The most important finding of the present case was twofold:
Firstly, we reported the case of a painful knee due to a foreign body reaction and degradation under pressure after ACL graft fixation using biodegradable interference screws. According to Frosch et al. 18 months after ACL reconstruction one could expect that the used interference screws were entirely degraded and partially incorporated [1, 10, 15]. The authors investigated the in vivo degradation and biocompatibility of the same interference screw as in our case report. In a series of 12 patients after arthroscopic ACL reconstruction using hamstring tendon grafts serial MR imaging was performed at 3, 6 and 12 months after surgery [1, 10, 15]. At 12 months post-operatively the average volume loss of the tibial and femoral screws were 83 ± 17% and 92 ± 6%, respectively [1, 10, 15]. The screws were entirely degraded and only remants were identifiable [1, 10, 15]. In contrast, Ma et al. found no full degradation of PLLA interference screws at at 2-4 years after surgery in patients after hamstring ACL reconstruction . Fink et al. showed similar results with complete degradation at 12 months using CT scans on PGA screws 
Although the Milagro™ screw is considered to be biocompatible and osteoconductive the femoral and to a lesser degree the tibial screw in the presented case did not degrade and caused a foreign body reaction, which was confimed by histology. This is in line with others describing inflammatory or foreign body reactions after use of biodegradable screws [1, 7, 10, 13]. In which patients and under which condition and environment the degradation of this biodegradable interference screw causes a foreign body reaction and related arthrofibrosis remains unclear. A number of different factors such as the polymers and copolymers, the size of the screw, the position of the interference screw and the sterilization are considered to be key factors for the degradation of biodegradable screws . Also the angulation of the tunnel, location of tunnel entrance, the angle and depth of graft fixation and the joint metabolism might be of influence not only for the degradation process but also for the graft tension [21, 31, 32].
In the case presented it seems to be a combination of improper graft placement, delayed degradation of the used interference screws and biological factors, which could not be elucidated. The too shallow and high graft placement might have led to impingement and thus chronic intraarticular inflammation.
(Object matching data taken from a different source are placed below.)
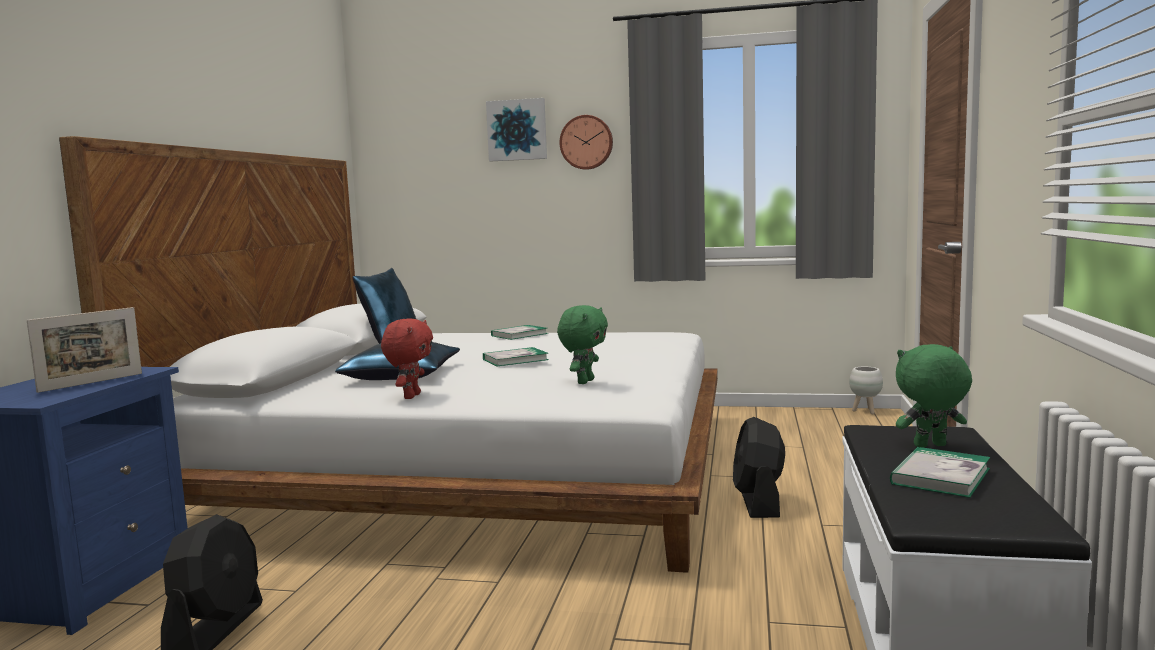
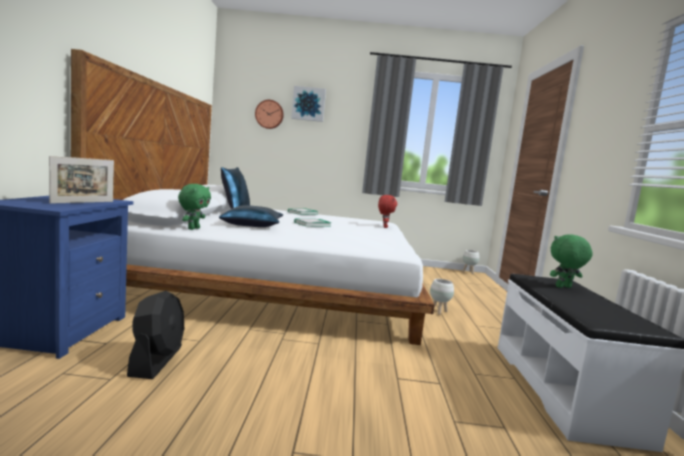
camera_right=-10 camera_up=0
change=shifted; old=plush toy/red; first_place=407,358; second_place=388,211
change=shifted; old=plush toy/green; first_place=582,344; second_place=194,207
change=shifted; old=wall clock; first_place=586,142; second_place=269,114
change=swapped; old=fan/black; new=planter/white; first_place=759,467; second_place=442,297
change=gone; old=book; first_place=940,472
Secondly SPECT/CT may facilitate the establishment of diagnosis, process of decision making and further treatment in patients with knee pain after ACL reconstruction. Due to the combination of structural, functional and metabolic information the patient's cause of the pain was established [25, 26].
Marchant et al. investigated the intra- and inter-observer reliability in identifying bone tunnels and assessing tunnel widening on radiographs, MRI and CT . They showed that CT was most reliable. Radiographs and MRI were not reliable, even for simply identifying the presence of a bone tunnel . Without the use of SPECT/CT the decision to debride the ACL graft and remove the interference screws would have not been made.
Three dimensional reconstructions of CT provide the surgeon with a better 3D understanding of patient's anatomy . The position of the tunnels, the orientation of the graft and the localization of attachment area can be assessed, which have been reported to be decisive for outcome after ACL reconstruction [33, 34]. In the presented case 3D-CT out of the SPECT/CT data was used to accurately evaluate the tunnel placement in relation to standardized frames of reference.
Hogervorst et al. found that scintigraphic tracer uptake correlated significantly with tibial tunnel enlargement and location of the tibial tunnel . They concluded that bone scintigraphy is a reliable method assessing the complex biology of graft remodelling, tunnel enlargement and osseous homeostasis . In contrast to scintigraphy or SPECT alone SPECT/CT is able to accurately allocate the tracer uptake to anatomical areas (e.g. tibiofemoral or patellofemoral joint as well as tibial and femoral tunnels).